After a comparison, we can draw the following conclusions:
- (1)
Compared with the previous model, the model with new features 1 (skewness × shape) and new features 2 (skewness × crest) has been obviously improved in the training effect, and the average accuracy of the classification has improved too. The standard deviation of classification accuracy, the least number of iterations, training time, and so on all improved, which shows that adding new features can improve the model’s learning ability, learning stability, and the convergence rate of the calculation.
- (2)
After adding new features, the training sample size is 75; although these three indicators, the classification accuracy, the standard classification accuracy, and the minimum number of iterations, are all improved, the oscillation phenomenon still exists. If you want to further improve the model’s ability to classify difficult-to-distinguish sample points, you need to increase your training sample size.

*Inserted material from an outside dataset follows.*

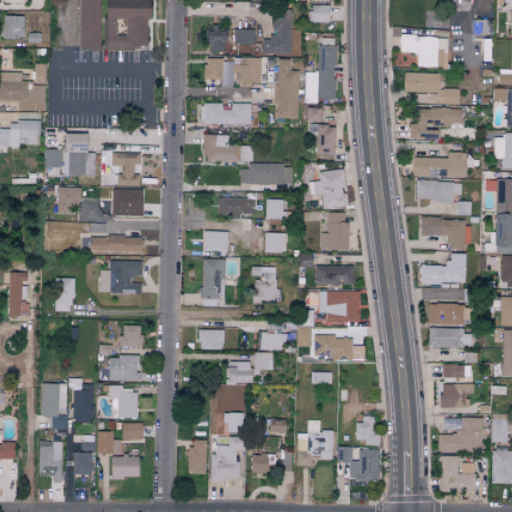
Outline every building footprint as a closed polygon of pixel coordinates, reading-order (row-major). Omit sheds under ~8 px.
[(78,0),(78,49),(98,49),(98,0),(78,0)] [(146,0),(104,0),(104,48),(146,48),(146,0)] [(511,0),(511,37),(509,37),(509,3),(503,3),(503,0),(511,0)] [(327,21),(326,5),(308,5),(308,22),(327,21)] [(260,53),(288,54),(289,10),(271,10),(270,32),(268,32),(268,39),(261,39),(260,53)] [(22,39),(23,16),(1,15),(1,38),(22,39)] [(486,20),(471,20),(472,34),(486,34),(486,20)] [(205,27),(205,52),(224,51),(223,29),(216,30),(216,27),(205,27)] [(252,29),(232,29),(232,44),(252,44),(252,29)] [(414,35),(414,42),(417,42),(417,37),(426,37),(436,38),(446,39),(445,69),(432,69),(432,66),(425,68),(416,66),(416,53),(399,52),(398,41),(400,34),(414,35)] [(304,72),(304,99),(333,99),(334,45),(316,45),(316,72),(304,72)] [(511,84),(498,84),(498,81),(495,81),(495,77),(498,77),(498,70),(511,70),(511,47),(511,84)] [(259,57),(231,57),(231,59),(203,59),(203,79),(220,80),(220,86),(232,86),(232,84),(259,84),(259,57)] [(289,59),(275,59),(274,118),(296,118),(297,71),(288,71),(289,59)] [(33,83),(43,84),(43,64),(33,63),(33,83)] [(17,111),(43,111),(43,85),(31,85),(31,81),(20,81),(20,72),(0,71),(0,100),(17,101),(17,111)] [(437,93),(403,92),(402,82),(403,73),(438,74),(439,83),(437,93)] [(457,104),(457,88),(440,88),(440,104),(457,104)] [(511,127),(504,127),(505,101),(492,100),(492,89),(511,89),(511,127)] [(248,104),(229,103),(229,110),(220,110),(220,104),(198,103),(198,124),(248,124),(248,104)] [(438,140),(408,139),(408,124),(416,124),(416,109),(429,109),(429,107),(440,108),(448,108),(448,109),(460,109),(460,123),(448,123),(448,127),(438,127),(438,140)] [(304,122),(319,122),(319,108),(305,108),(304,122)] [(0,145),(37,146),(38,121),(7,121),(7,126),(0,125),(0,145)] [(333,125),(307,125),(307,132),(315,132),(314,153),(333,153),(333,125)] [(62,175),(92,175),(93,153),(84,153),(85,134),(62,133),(62,175)] [(511,169),(500,169),(500,159),(492,159),(493,138),(503,138),(503,133),(511,133),(511,169)] [(202,162),(250,161),(250,145),(226,146),(226,135),(202,135),(202,162)] [(61,149),(43,149),(43,167),(60,167),(61,149)] [(138,153),(110,152),(109,166),(120,166),(120,175),(112,175),(112,185),(137,186),(137,174),(132,174),(132,164),(138,164),(138,153)] [(446,153),(455,153),(464,154),(464,159),(472,159),(472,168),(465,167),(465,168),(464,178),(411,176),(411,167),(412,158),(446,159),(446,153)] [(246,165),(246,169),(238,169),(238,185),(290,184),(290,164),(246,165)] [(317,171),(318,181),(307,182),(308,194),(320,193),(321,208),(346,206),(345,193),(343,193),(341,169),(317,171)] [(481,180),(495,181),(495,179),(511,180),(511,174),(511,211),(494,211),(495,192),(480,191),(481,180)] [(460,184),(459,195),(452,195),(452,198),(451,198),(451,203),(432,203),(432,199),(419,199),(419,200),(416,200),(416,199),(414,199),(415,180),(420,181),(420,180),(423,180),(423,181),(435,181),(435,182),(452,183),(452,184),(460,184)] [(55,213),(78,213),(78,188),(56,187),(55,213)] [(140,216),(141,190),(110,189),(110,216),(140,216)] [(216,216),(245,216),(245,208),(253,208),(253,199),(216,198),(216,216)] [(281,200),(264,199),(263,219),(286,219),(286,211),(280,211),(281,200)] [(468,215),(469,202),(455,202),(455,215),(468,215)] [(318,249),(346,250),(346,221),(342,221),(342,213),(326,212),(326,233),(319,233),(318,249)] [(511,252),(483,252),(483,244),(489,243),(489,233),(494,233),(494,215),(511,215),(511,252)] [(463,251),(449,250),(449,243),(446,243),(446,242),(445,242),(445,236),(439,235),(439,236),(422,236),(422,237),(420,237),(420,236),(418,236),(419,217),(426,217),(428,217),(440,218),(439,220),(464,221),(463,227),(469,227),(469,244),(463,244),(463,251)] [(201,251),(225,252),(226,232),(201,231),(201,251)] [(285,233),(263,233),(262,251),(285,252),(285,233)] [(139,237),(88,236),(87,252),(139,253),(139,237)] [(439,285),(426,285),(426,286),(424,286),(424,285),(419,285),(419,266),(420,266),(420,265),(423,265),(423,266),(440,266),(440,267),(445,267),(445,262),(446,262),(446,261),(449,261),(450,254),(464,254),(463,268),(464,268),(464,270),(463,270),(463,283),(439,283),(439,285)] [(501,256),(511,256),(511,287),(505,287),(505,283),(500,282),(501,256)] [(199,306),(220,307),(221,259),(200,259),(199,306)] [(140,261),(107,261),(107,271),(98,271),(97,293),(139,293),(139,284),(129,283),(130,275),(139,275),(140,261)] [(352,266),(314,265),(313,284),(351,285),(352,266)] [(274,267),(249,266),(249,277),(251,277),(251,301),(276,302),(277,288),(273,288),(274,267)] [(7,316),(27,317),(27,301),(26,301),(26,287),(20,286),(20,272),(7,272),(7,316)] [(70,312),(71,278),(53,278),(53,311),(70,312)] [(317,314),(345,314),(345,320),(357,321),(357,291),(317,291),(317,314)] [(499,297),(510,298),(510,294),(511,294),(511,326),(499,326),(499,297)] [(463,306),(462,309),(471,309),(471,321),(462,320),(462,325),(428,324),(428,305),(435,305),(435,304),(456,304),(456,306),(463,306)] [(295,346),(309,346),(310,311),(305,311),(305,310),(296,310),(295,346)] [(119,347),(140,347),(140,334),(138,334),(138,326),(119,325),(119,347)] [(279,350),(280,342),(284,342),(285,333),(276,333),(276,325),(265,325),(265,333),(258,332),(258,350),(279,350)] [(469,335),(469,346),(461,345),(461,349),(455,348),(455,350),(451,350),(452,348),(437,348),(437,349),(434,349),(434,348),(427,348),(427,328),(457,329),(457,328),(460,328),(460,329),(462,329),(462,335),(469,335)] [(221,330),(197,330),(197,349),(221,350),(221,330)] [(511,377),(501,377),(502,331),(511,331),(511,377)] [(363,346),(350,346),(350,338),(333,338),(333,336),(311,336),(311,356),(329,356),(329,360),(363,360),(363,346)] [(270,352),(252,353),(252,370),(271,370),(270,352)] [(137,381),(138,356),(107,356),(106,381),(137,381)] [(249,384),(250,362),(226,362),(225,384),(249,384)] [(441,365),(455,365),(455,366),(462,366),(472,366),(472,377),(462,377),(462,378),(441,378),(441,365)] [(311,382),(330,383),(331,373),(311,372),(311,382)] [(90,384),(80,384),(80,379),(70,379),(70,423),(90,423),(90,384)] [(65,384),(39,383),(38,416),(49,416),(49,428),(64,428),(65,384)] [(116,418),(136,418),(136,393),(121,393),(121,386),(107,385),(107,399),(111,399),(111,410),(116,410),(116,418)] [(438,408),(438,397),(441,397),(441,385),(472,385),(472,394),(465,394),(465,400),(467,400),(468,408),(438,408)] [(226,432),(241,432),(240,413),(221,413),(221,424),(226,424),(226,432)] [(490,443),(490,419),(491,419),(492,414),(507,414),(506,443),(490,443)] [(354,440),(363,440),(363,446),(375,446),(375,417),(360,416),(360,423),(354,423),(354,440)] [(283,419),(267,419),(267,432),(283,432),(283,419)] [(437,452),(436,435),(451,435),(451,434),(455,434),(455,431),(460,431),(460,419),(481,419),(481,440),(477,446),(477,452),(453,453),(440,454),(440,452),(437,452)] [(331,431),(318,430),(318,420),(305,420),(305,434),(295,434),(294,465),(311,466),(311,458),(330,458),(331,431)] [(140,423),(121,423),(121,440),(140,440),(140,423)] [(119,454),(119,440),(111,440),(111,432),(96,431),(95,454),(119,454)] [(208,454),(208,480),(237,481),(237,461),(234,461),(234,451),(241,451),(242,437),(226,437),(226,446),(213,446),(213,454),(208,454)] [(187,474),(204,474),(204,440),(187,440),(187,474)] [(60,442),(37,441),(36,475),(51,476),(50,483),(59,483),(60,442)] [(13,444),(0,443),(0,459),(13,459),(13,444)] [(377,449),(357,450),(357,461),(350,461),(350,447),(336,447),(336,462),(347,462),(347,481),(377,481),(377,449)] [(491,451),(494,451),(494,448),(506,448),(506,452),(511,452),(511,476),(510,475),(510,485),(491,484),(491,475),(490,475),(491,451)] [(89,475),(89,453),(71,452),(71,475),(89,475)] [(249,474),(265,474),(265,465),(273,465),(274,455),(250,454),(249,474)] [(136,456),(109,457),(109,478),(137,477),(136,456)] [(439,456),(456,457),(455,474),(460,474),(460,464),(472,464),(472,474),(473,474),(473,493),(437,493),(437,458),(439,458),(439,456)]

It should be noted that the decision to add only two new features was based on a training sample size of 50 benchmark results. With the increase in the sample size, the ability of the model to prevent overfitting is constantly improving. So, we use a training sample size of 150 to test what happens when the sample size increases, and continuing to add new features will not further enhance the effectiveness of the model. When the model appears to be overfitting, we will get the stop condition, as shown in
Table 15.
When the number of new features is increased to three, the effect of the model is further improved. When the number of new features is increased to more than four, the model appears to be overfitting again. Thus, as the capacity of the training samples increases, new fusion features continue to be added to further enhance the effect of the model. Even when no more data are being collected, we can continue to increase the new fusion features to improve the neural network algorithm to establish the effect of the bearing degradation model.
5.4. Comparison with SVM
In this section, the result of neural network is compared with SVM, as shown in
Table 16. The main indicators for the verification are the classification accuracy and the training time.
- (1)
For the classification ability, the degenerative model built by neural network or SVM has the same effect. Even in the case of 75 training samples, the classification accuracy of the degraded model built by SVM is also in the oscillation range of neural network.
- (2)
The training time of the degenerative model built by neural network is actually longer than the model by SVM. It can be seen that SVM is the better model than neural network for the 6205 bearing.
- (3)
Although the performance of neural network is weaker than that of SVM, it should be noted that for neural network, with an increase in the number of training samples and the inclusion of fusion features, the improvement of training speed is obvious. In contrast, for SVM, with an increase in the number of training samples, although the computational speed of each iteration increases, the total training time is not significantly reduced. The training time ratio of SVM and neural network has increased from 11.57% in 50 training samples to 16.41% in 150 training samples.